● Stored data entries
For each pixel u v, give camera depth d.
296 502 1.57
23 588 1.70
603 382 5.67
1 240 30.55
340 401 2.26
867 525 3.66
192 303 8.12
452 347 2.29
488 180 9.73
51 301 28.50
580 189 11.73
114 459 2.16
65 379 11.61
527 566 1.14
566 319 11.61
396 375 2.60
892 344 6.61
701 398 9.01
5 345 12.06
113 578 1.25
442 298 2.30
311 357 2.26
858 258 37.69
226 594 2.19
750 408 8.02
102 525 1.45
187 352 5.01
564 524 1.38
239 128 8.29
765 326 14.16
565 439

● TASK GOAL
Output exactly the lines from the one containing "114 459 2.16" through the last line of the records, both included. Output nothing else.

● EXERCISE SOLUTION
114 459 2.16
65 379 11.61
527 566 1.14
566 319 11.61
396 375 2.60
892 344 6.61
701 398 9.01
5 345 12.06
113 578 1.25
442 298 2.30
311 357 2.26
858 258 37.69
226 594 2.19
750 408 8.02
102 525 1.45
187 352 5.01
564 524 1.38
239 128 8.29
765 326 14.16
565 439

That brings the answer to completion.